『ロンドン市長にサデク・ハーン当選』

2016年5月 7日

 

 今日の驚くべきニュースは、何と言ってもイギリスの、ロンドン市長選挙の結果であろう。失礼な言い方が許されるならば、このサデク・ハーンなる人物は、元イギリス植民地の出自なのだ。

 彼はパキスタンから移住した、バス運転手の子供として生まれ、イギリスで育ったということだ。

 問題は、何故彼がイギリスの首都、ロンドン市長になれたかということだ。述べるまでもなく、彼の政治手腕が優れていたことに、よるのだろうが、これは何か、誇り高いイギリス人の自信が、萎縮し始めているのではないか、と感じられる。

 イギリスは国際政治のなかで、未だにしかるべき地位を占めてはいるが、これまでアメリカを梃子にして、世界を動かしてきたイギリスが、最近では逆にアメリカの道具の一つに、成り下がっているのではないか。

 メイド・イン・イングランドと言っても、最近では高度な技術を駆使した、製品という話は、とんと聞かない。せいぜい繊維製品や小物であろうか。イギリスが未だに、一定の国際的影響力を、持つことが出来ているのは、イギリスが考案した、国際ルールやシステムによるのではないか。

 今回、サデク・ハーン氏がロンドン市長に当選したことは、影響を元イギリス植民地の国々の若者たちに、大きな与えよう。つまり『自分もイギリスでしかるべき、政治的地位が得られる。』と考える若者たちが増えるということだ。

 そのことは元植民地の出身者の子供たちが、イギリスのなかで猛烈に勉強し、高い地位にチャレンジしていくのではないか。その時、ネイティブのイギリスの若者たちは、どうであろうか。
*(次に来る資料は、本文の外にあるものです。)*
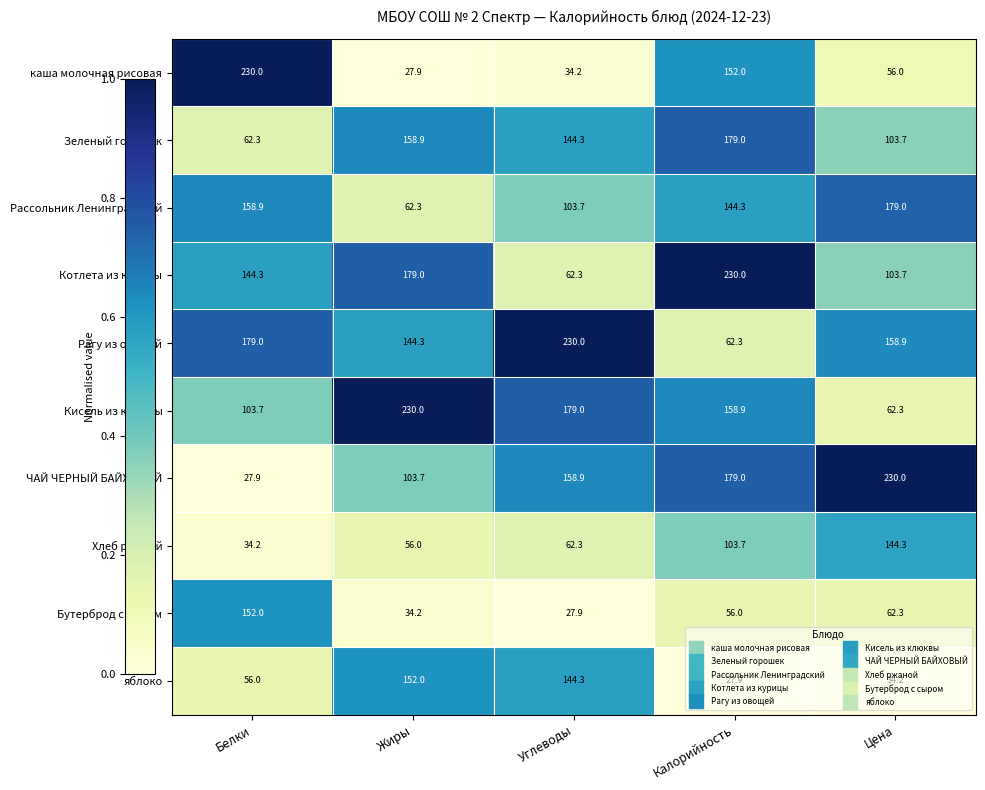

What is the average value of the Бутерброд с сыром series?

66.5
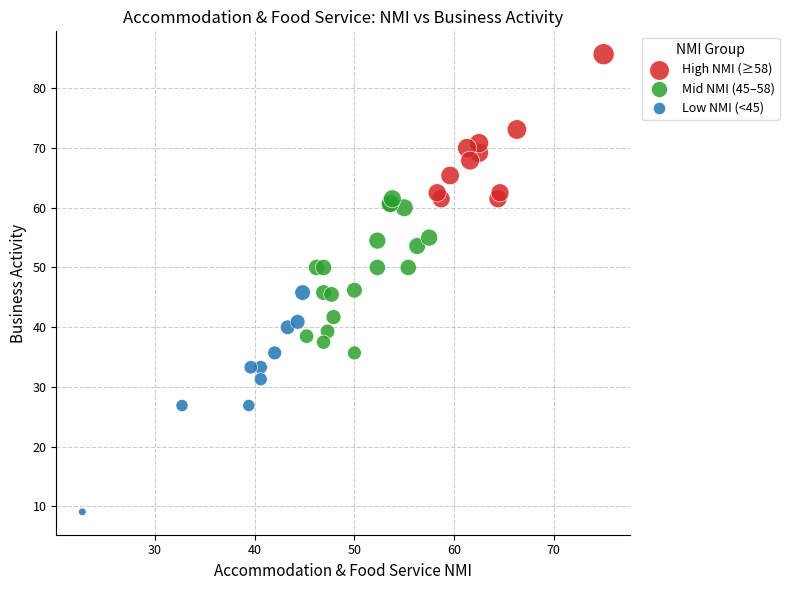

Which series contains the highest Y value?

High NMI (≥58)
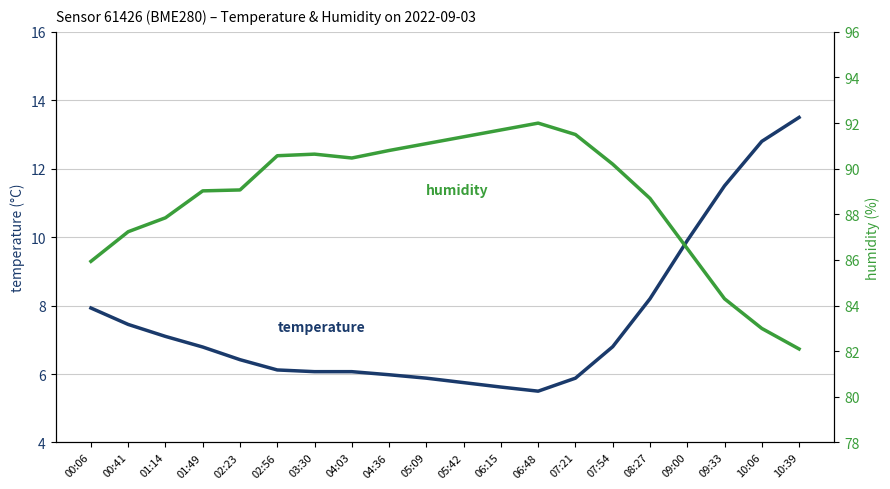

What is the average value of the humidity series?

88.7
 多分、移住者の23世には、勝てなくなっていくのではないか。元植民地の人間は、ご主人様であるイギリス人やフランス人に対して、自分の保身のために、雄弁を学んでいる。彼らが話し出すと、白も黒になるのだ。

 以前ロンドンの市場で、魚売りをアルバイトにする、パキスタン青年が一躍有名になり、ミリオネアニなったという話があった。それは、たちまちネット上で、世界中に広まったのだ。 

 何のことは無い、魚売りを歌にして謳ったところ、飛ぶように売れまくった、そして、それにはダンスが付き、テレビでは一大ブームを、巻き起こしたのだ。彼らにはそうした、パフォーマンスの才能もあるのだ。

 これからの先進諸国会議で、どれだけサデク・ハーン市長が弁舌を振るうのか、いまから楽しみだ。多分、彼は長時間の演説を、平気でこなすだろうし、彼なりのロジックをフル活用しよう。それに何処まで先進諸国のリーダーたちは、対応できるのか。

 アメリカでは黒人の、イスラム教徒だった父親の子供、バラク・オバマ・フセインが大統領に、就任している。そして、今度はパキスタン人の移民の子、サデク・ハーンが、ロンドン市長に就任した。将来、彼がイギリスの首相になる可能性も、否定出来まい。

 まさに世界はいま、大変革を起こしている、ということであろう。ただ、ダイアナ妃のボーイ・フレンドだった、エジプト人のドデイは暗殺されているし、ダイアナ妃も交通事故で、死亡していることを、サデク・ハーン市長は忘れるべきではあるまい。